Il y a des amours qui naissent doucement, comme une lumière qui filtre à travers les rideaux un matin d'hiver, sans bruit, sans hâte. Et puis il y en a qui grandissent pendant des années, nourris par les silences partagés, les rires complices, les confidences murmurées à l'aube après une nuit trop courte. Le mien appartenait à cette seconde catégorie.

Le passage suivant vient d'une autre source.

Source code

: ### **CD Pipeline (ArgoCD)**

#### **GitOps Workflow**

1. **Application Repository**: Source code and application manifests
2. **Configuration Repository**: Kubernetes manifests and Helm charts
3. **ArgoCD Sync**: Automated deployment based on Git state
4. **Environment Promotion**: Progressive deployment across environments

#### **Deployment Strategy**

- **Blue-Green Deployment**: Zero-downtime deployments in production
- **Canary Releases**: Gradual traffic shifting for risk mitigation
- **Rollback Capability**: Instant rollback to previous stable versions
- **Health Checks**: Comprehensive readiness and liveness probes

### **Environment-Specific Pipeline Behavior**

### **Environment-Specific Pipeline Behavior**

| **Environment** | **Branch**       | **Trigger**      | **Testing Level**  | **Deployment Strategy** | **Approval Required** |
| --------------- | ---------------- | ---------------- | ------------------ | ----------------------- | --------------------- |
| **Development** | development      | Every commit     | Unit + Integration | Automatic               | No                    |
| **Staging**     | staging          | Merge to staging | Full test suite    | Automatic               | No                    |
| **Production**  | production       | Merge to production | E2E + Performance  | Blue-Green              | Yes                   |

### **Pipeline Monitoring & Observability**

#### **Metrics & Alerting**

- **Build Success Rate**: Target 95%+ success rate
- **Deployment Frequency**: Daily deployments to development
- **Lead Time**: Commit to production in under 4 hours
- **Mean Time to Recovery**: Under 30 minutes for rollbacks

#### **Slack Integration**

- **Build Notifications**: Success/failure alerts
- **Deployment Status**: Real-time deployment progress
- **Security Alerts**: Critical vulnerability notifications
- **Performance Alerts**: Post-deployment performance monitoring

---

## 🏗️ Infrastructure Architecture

Je l'ai connue il y a sept ans, dans une petite librairie de quartier où elle travaillait le samedi. Elle rangeait des romans avec une tendresse presque maternelle pour les pages jaunies, et moi, étudiant fauché, je passais des heures à feuilleter des livres que je n'achetais jamais, juste pour entendre sa voix commenter doucement un passage qu'elle aimait. On a commencé par parler littérature, puis musique, puis rêves idiots qu'on n'osait avouer à personne d'autre. Peu à peu, elle est devenue la personne que j'appelais quand le monde pesait trop lourd, celle dont le simple « Allô ? » suffisait à faire reculer l'angoisse.